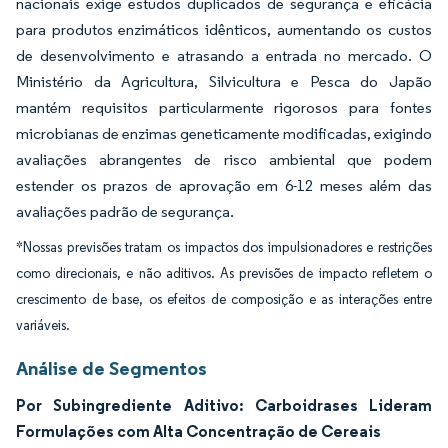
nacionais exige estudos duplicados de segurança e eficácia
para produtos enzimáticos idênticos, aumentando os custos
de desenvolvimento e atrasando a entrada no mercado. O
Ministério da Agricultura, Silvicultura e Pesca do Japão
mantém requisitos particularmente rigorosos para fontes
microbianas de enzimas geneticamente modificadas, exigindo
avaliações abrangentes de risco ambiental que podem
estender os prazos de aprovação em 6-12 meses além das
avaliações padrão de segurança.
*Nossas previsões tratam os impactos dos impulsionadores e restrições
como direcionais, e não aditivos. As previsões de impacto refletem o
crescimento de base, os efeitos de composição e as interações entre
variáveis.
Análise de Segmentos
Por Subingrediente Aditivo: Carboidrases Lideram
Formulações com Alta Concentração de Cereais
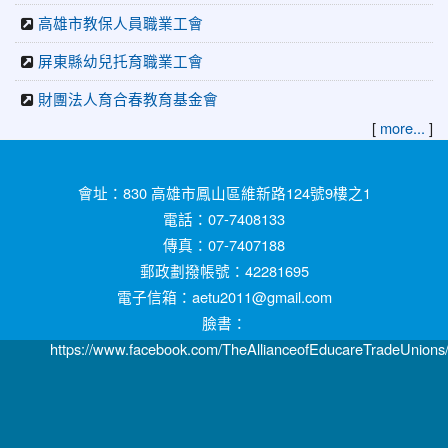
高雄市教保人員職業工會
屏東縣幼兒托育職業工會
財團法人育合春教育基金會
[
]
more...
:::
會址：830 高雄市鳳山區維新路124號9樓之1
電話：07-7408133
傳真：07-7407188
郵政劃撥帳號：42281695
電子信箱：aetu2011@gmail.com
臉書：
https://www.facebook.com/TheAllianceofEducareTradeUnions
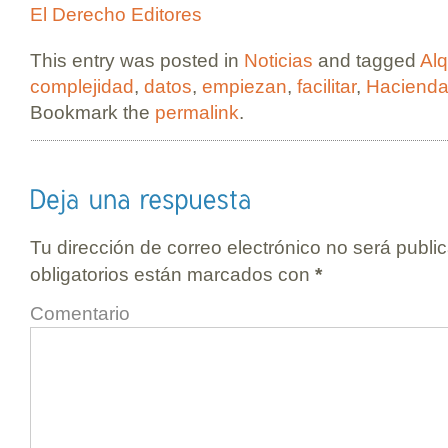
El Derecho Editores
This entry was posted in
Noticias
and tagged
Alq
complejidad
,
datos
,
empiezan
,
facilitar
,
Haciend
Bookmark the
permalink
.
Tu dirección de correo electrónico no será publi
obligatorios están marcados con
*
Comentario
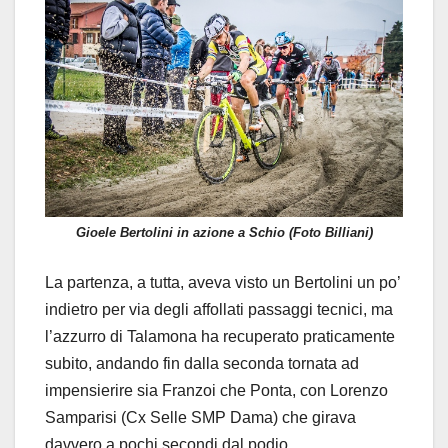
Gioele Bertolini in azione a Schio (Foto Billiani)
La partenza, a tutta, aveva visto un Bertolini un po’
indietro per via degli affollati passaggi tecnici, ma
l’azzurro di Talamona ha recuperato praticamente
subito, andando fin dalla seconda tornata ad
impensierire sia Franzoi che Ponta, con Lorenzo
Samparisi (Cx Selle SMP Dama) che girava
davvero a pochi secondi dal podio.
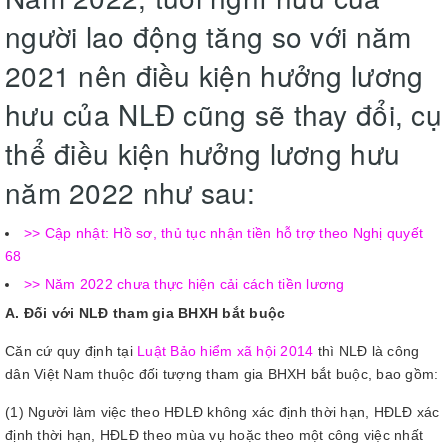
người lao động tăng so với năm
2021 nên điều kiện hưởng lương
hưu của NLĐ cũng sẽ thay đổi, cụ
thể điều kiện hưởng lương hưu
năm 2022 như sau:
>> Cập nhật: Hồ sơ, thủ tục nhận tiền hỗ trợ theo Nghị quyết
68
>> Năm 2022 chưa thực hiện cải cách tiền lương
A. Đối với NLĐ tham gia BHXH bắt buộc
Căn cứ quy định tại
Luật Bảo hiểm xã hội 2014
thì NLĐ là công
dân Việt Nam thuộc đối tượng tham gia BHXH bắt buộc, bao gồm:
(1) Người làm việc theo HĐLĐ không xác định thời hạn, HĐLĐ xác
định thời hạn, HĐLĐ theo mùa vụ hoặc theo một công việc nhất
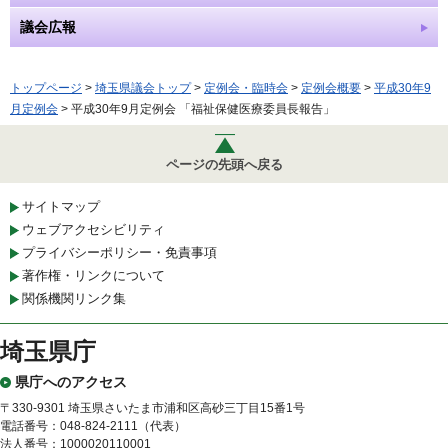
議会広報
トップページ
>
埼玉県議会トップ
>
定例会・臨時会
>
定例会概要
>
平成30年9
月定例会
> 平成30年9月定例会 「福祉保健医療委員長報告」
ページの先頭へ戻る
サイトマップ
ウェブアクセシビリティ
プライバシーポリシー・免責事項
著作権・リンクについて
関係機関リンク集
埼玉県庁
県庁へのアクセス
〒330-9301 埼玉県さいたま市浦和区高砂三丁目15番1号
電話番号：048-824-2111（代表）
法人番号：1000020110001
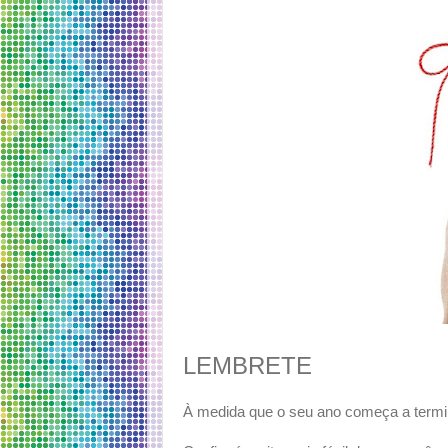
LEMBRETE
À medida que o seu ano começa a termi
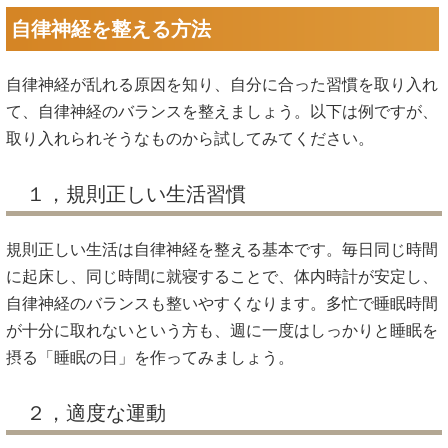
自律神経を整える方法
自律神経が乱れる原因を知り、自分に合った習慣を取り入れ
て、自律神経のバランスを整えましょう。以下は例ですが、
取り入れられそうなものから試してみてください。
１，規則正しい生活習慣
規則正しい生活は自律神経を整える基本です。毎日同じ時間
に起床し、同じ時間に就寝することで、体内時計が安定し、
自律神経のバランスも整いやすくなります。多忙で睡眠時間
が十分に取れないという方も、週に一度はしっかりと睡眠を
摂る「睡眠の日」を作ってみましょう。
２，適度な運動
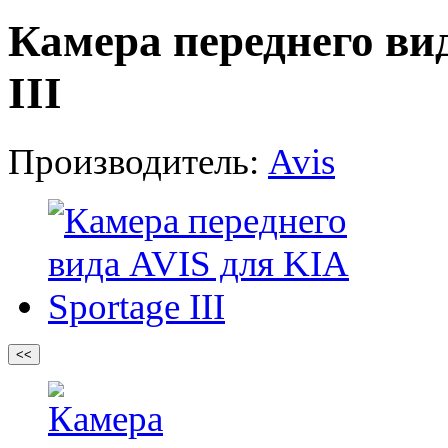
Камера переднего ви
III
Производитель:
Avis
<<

• _Problem to work on_: Output each record above exactly as written. Skip any pictures.

• _Solution to this task_:
nacionais exige estudos duplicados de segurança e eficácia
para produtos enzimáticos idênticos, aumentando os custos
de desenvolvimento e atrasando a entrada no mercado. O
Ministério da Agricultura, Silvicultura e Pesca do Japão
mantém requisitos particularmente rigorosos para fontes
microbianas de enzimas geneticamente modificadas, exigindo
avaliações abrangentes de risco ambiental que podem
estender os prazos de aprovação em 6-12 meses além das
avaliações padrão de segurança.
*Nossas previsões tratam os impactos dos impulsionadores e restrições
como direcionais, e não aditivos. As previsões de impacto refletem o
crescimento de base, os efeitos de composição e as interações entre
variáveis.
Análise de Segmentos
Por Subingrediente Aditivo: Carboidrases Lideram
Formulações com Alta Concentração de Cereais
高雄市教保人員職業工會
屏東縣幼兒托育職業工會
財團法人育合春教育基金會
[
]
more...
:::
會址：830 高雄市鳳山區維新路124號9樓之1
電話：07-7408133
傳真：07-7407188
郵政劃撥帳號：42281695
電子信箱：aetu2011@gmail.com
臉書：
https://www.facebook.com/TheAllianceofEducareTradeUnions
El Derecho Editores
This entry was posted in
Noticias
and tagged
Alq
complejidad
,
datos
,
empiezan
,
facilitar
,
Haciend
Bookmark the
permalink
.
Tu dirección de correo electrónico no será publi
obligatorios están marcados con
*
Comentario
Gioele Bertolini in azione a Schio (Foto Billiani)
La partenza, a tutta, aveva visto un Bertolini un po’
indietro per via degli affollati passaggi tecnici, ma
l’azzurro di Talamona ha recuperato praticamente
subito, andando fin dalla seconda tornata ad
impensierire sia Franzoi che Ponta, con Lorenzo
Samparisi (Cx Selle SMP Dama) che girava
davvero a pochi secondi dal podio.
người lao động tăng so với năm
2021 nên điều kiện hưởng lương
hưu của NLĐ cũng sẽ thay đổi, cụ
thể điều kiện hưởng lương hưu
năm 2022 như sau:
>> Cập nhật: Hồ sơ, thủ tục nhận tiền hỗ trợ theo Nghị quyết
68
>> Năm 2022 chưa thực hiện cải cách tiền lương
A. Đối với NLĐ tham gia BHXH bắt buộc
Căn cứ quy định tại
Luật Bảo hiểm xã hội 2014
thì NLĐ là công
dân Việt Nam thuộc đối tượng tham gia BHXH bắt buộc, bao gồm:
(1) Người làm việc theo HĐLĐ không xác định thời hạn, HĐLĐ xác
định thời hạn, HĐLĐ theo mùa vụ hoặc theo một công việc nhất
議会広報
トップページ
>
埼玉県議会トップ
>
定例会・臨時会
>
定例会概要
>
平成30年9
月定例会
> 平成30年9月定例会 「福祉保健医療委員長報告」
ページの先頭へ戻る
サイトマップ
ウェブアクセシビリティ
プライバシーポリシー・免責事項
著作権・リンクについて
関係機関リンク集
埼玉県庁
県庁へのアクセス
〒330-9301 埼玉県さいたま市浦和区高砂三丁目15番1号
電話番号：048-824-2111（代表）
法人番号：1000020110001
LEMBRETE
À medida que o seu ano começa a termi
自律神経を整える方法
自律神経が乱れる原因を知り、自分に合った習慣を取り入れ
て、自律神経のバランスを整えましょう。以下は例ですが、
取り入れられそうなものから試してみてください。
１，規則正しい生活習慣
規則正しい生活は自律神経を整える基本です。毎日同じ時間
に起床し、同じ時間に就寝することで、体内時計が安定し、
自律神経のバランスも整いやすくなります。多忙で睡眠時間
が十分に取れないという方も、週に一度はしっかりと睡眠を
摂る「睡眠の日」を作ってみましょう。
２，適度な運動
Камера переднего ви
III
Производитель:
Avis
<<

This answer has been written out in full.